What they meant (the film is based on a true story) was that Pacific Gas & Electric, the giant utility, was poisoning the ground water of the town by allowing chromium 6, a deadly carcinogen, to pollute it. Instead of acknowledging the action, the company hid it for twenty years and tried to cover it up by buying the town homes, saying that it needed the land for its power plant. Meanwhile, residents were sickening and dying without help or hope even to understand what caused their pain.
Now Brockovich, who dresses like a hooker but thinks like Ralph Nader, must tug, pull, harangue, insult, and badger the lazy, retirement-bound Masry into putting back on that cloak of public good and moral actions, and represent the citizens of Hinkley in a lawsuit against PG&E, and the rest of the film is the story of the lawsuit. It's also the story of what a woman with children must put up with if she is to make any kind of life for herself outside her home, and the film deals with that as well. She fights for her clients, and she fights for a decent salary for herself at the office. She fights with the loving George too, and learns from him that she's not the only one with needs.
Julia Roberts is so good looking, so sexy, so melt-in-the-mouth beautiful, with her enormous eyes and mile-wide smile, that it's easy to forget she has the acting chops to go with them; here she's presented with a real script and she has a ball with it. She is a thoughtful and witty and very human mother, she is an understated lover who shows the scars of previous relationships, and she is the fireball untrained legal assistant who marches through the workplace like a knife through butter. Then she has the wit to slow down to the pace of life and death in Hinkley, as she meets and signs up residents for the lawsuit. This is not a star turn but an actress working in character; she's so good we can't imagine anybody else -- we don't want anybody else -- playing the part.

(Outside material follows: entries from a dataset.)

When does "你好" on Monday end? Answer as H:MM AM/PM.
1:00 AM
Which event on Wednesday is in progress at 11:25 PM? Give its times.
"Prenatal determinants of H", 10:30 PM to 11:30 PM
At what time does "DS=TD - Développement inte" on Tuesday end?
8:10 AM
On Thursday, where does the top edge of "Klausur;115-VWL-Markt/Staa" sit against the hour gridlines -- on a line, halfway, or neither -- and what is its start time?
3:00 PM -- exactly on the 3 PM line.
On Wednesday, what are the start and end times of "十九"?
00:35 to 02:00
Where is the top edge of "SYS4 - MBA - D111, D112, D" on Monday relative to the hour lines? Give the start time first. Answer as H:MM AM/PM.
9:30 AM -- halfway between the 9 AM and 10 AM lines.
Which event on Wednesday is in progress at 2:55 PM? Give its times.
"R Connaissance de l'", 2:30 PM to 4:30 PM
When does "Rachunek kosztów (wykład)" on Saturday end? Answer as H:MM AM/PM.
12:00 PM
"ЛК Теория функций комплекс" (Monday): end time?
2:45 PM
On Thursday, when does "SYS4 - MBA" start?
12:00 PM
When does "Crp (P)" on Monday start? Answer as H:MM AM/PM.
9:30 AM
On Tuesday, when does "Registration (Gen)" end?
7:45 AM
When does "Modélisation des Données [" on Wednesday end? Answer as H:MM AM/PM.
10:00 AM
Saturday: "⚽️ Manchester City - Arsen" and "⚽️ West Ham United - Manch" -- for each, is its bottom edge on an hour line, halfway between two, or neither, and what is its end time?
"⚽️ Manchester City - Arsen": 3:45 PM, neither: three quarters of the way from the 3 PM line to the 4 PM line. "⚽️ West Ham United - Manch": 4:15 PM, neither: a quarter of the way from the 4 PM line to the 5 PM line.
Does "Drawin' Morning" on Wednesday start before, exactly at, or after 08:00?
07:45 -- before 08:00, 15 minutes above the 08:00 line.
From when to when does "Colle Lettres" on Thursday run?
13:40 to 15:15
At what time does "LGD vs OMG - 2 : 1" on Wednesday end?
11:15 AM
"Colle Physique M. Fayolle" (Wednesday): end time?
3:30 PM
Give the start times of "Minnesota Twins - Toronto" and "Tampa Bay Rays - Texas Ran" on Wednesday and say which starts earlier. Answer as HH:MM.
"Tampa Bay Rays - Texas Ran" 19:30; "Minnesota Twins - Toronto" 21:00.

The director is Steven Soderbergh, whose career since he blew everyone away with his first film, "Sex, Lies, and Videotape," has had its ups and downs. The ups include the noble failure "Kafka" and the powerful "King of the Hill," and the downs include the greatly overpraised, turgid "Out of Sight." Here he's found a good rhythm and let the script determine the pace. There are no directorial twitches, no monochromatic slo-mo sequences, just a lovely and loving recording of the events of the day, both personal and professional. The story, of course, is reminiscent of "Silkwood," "A Civil Action," and "The Insider," all in the tradition of liberal exposÚs of corporate malfeasance -- and let's ask why only liberals care about human life -- but shouldn't we be asking whether, in spite of everybody's hard work, in spite of all the exposés, and in spite of all the deaths by corporate action, whether we will ever make any kind of difference at all? I'm not hopeful.